ABOUT THIS EXERCISE: Your answer must be the exact lines below, starting with the line with "middle pip: (113, 169)" and going on through the line with "thumb tip: (445, 339)", both included, with no pictures.

[Stored data entries]
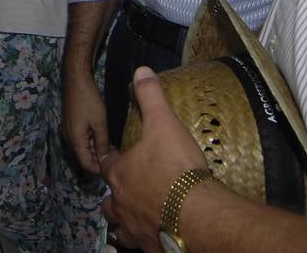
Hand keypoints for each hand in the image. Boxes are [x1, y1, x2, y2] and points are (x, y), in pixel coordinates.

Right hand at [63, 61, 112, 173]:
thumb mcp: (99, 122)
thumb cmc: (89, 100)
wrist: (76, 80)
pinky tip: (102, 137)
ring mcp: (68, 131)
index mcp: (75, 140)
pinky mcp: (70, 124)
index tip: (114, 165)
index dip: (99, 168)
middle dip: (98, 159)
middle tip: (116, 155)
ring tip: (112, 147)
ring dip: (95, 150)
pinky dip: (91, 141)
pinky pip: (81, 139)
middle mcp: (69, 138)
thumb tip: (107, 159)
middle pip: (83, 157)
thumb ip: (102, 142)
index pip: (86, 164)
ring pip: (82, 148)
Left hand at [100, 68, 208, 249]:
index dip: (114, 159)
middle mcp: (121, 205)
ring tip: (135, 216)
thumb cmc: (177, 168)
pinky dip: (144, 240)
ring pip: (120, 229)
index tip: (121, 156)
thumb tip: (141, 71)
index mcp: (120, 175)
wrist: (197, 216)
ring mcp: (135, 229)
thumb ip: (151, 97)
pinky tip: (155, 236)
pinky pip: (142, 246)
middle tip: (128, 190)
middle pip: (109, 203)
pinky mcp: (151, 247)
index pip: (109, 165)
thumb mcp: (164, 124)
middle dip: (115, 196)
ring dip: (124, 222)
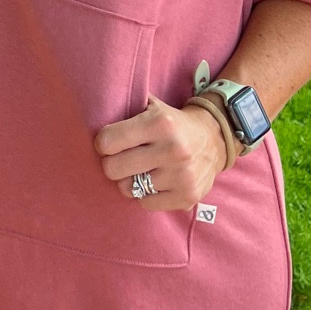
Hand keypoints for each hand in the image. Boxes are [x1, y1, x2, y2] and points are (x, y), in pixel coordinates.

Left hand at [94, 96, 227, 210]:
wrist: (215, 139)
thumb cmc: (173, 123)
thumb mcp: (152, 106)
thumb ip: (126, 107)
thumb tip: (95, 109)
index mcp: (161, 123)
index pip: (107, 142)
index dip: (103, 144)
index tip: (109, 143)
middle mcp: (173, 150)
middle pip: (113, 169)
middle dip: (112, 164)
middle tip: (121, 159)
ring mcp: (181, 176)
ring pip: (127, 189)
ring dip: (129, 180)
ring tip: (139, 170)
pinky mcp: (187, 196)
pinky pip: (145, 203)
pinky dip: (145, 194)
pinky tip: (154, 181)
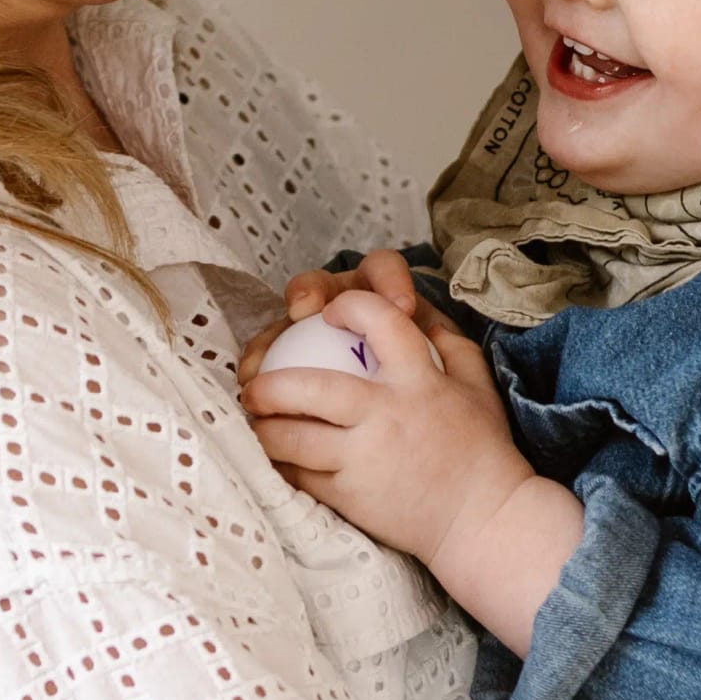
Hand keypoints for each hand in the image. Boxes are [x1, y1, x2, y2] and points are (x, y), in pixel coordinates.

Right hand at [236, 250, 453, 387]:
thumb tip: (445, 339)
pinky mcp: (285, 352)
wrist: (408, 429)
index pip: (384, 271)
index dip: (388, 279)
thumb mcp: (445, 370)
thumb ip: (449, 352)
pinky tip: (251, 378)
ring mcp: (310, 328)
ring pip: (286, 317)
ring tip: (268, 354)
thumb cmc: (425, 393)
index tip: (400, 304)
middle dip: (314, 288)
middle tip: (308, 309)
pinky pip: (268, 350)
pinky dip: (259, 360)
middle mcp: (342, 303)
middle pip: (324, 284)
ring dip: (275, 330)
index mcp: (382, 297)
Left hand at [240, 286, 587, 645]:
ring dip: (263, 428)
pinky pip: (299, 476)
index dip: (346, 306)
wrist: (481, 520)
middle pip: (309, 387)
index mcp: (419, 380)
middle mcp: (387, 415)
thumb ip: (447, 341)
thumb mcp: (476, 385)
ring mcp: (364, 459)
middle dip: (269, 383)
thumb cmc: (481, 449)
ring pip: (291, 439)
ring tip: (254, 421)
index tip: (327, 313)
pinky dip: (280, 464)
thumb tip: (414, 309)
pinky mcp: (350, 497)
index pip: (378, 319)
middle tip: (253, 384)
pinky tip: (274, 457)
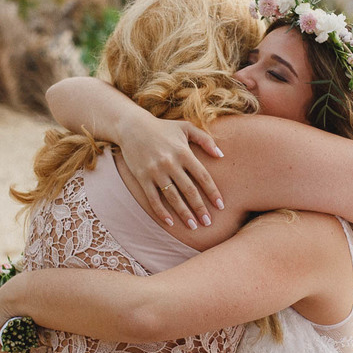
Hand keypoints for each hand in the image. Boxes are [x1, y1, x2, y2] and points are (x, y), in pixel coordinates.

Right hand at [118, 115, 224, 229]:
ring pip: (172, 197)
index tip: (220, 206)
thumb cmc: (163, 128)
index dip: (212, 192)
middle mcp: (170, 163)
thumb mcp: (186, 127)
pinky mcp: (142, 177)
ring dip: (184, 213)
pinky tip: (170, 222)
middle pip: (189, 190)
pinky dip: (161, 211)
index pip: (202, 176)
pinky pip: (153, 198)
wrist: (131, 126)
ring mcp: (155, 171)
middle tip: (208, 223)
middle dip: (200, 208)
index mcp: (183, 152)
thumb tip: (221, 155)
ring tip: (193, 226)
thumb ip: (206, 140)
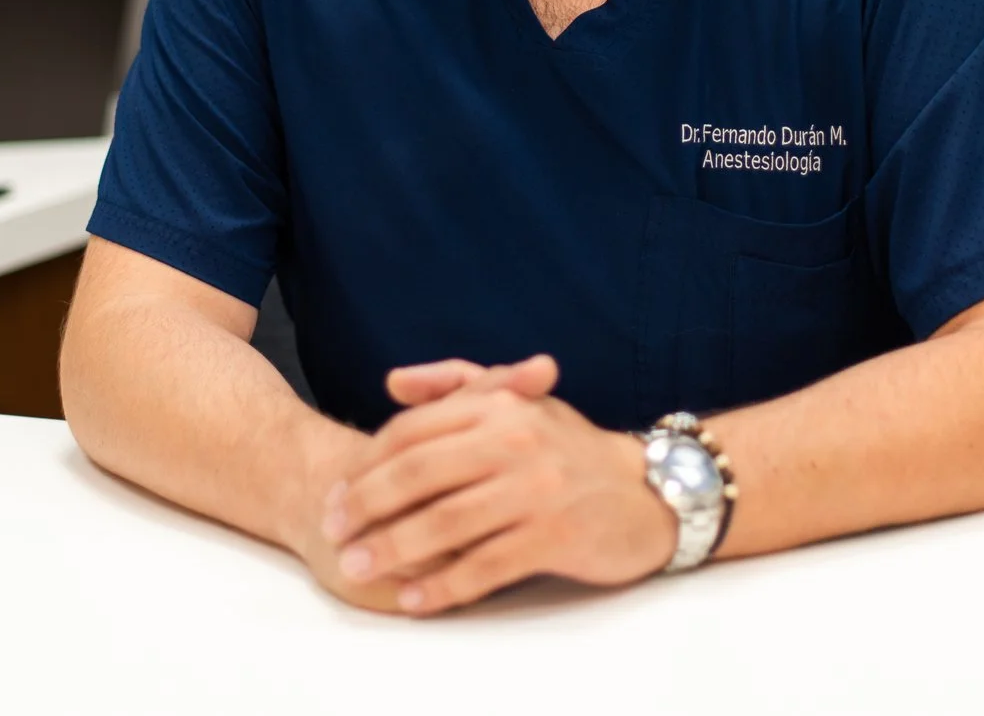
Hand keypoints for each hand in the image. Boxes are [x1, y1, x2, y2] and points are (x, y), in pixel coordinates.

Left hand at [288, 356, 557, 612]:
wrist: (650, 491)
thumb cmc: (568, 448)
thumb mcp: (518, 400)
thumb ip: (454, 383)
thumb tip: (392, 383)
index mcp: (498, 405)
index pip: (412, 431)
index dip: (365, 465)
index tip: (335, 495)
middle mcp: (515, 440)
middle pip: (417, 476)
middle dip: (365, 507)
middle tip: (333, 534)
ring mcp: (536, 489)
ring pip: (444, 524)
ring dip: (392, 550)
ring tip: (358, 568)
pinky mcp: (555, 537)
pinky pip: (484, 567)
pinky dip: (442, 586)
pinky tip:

WRITTEN SOLUTION:
middle pip: (113, 169)
middle dip: (112, 164)
middle tip: (121, 159)
ring mcp: (181, 176)
ring pip: (127, 189)
ring dip: (129, 180)
ring tip: (139, 170)
pinky mcp: (187, 196)
pinky pip: (145, 203)
pinky dip: (145, 194)
pinky tip: (154, 181)
Hand keypoints for each hand in the image. Boxes are [x1, y1, x2, y2] and points are (x, y), in pixel coordinates.

Right hand at [236, 250, 453, 387]:
thumb tip: (445, 339)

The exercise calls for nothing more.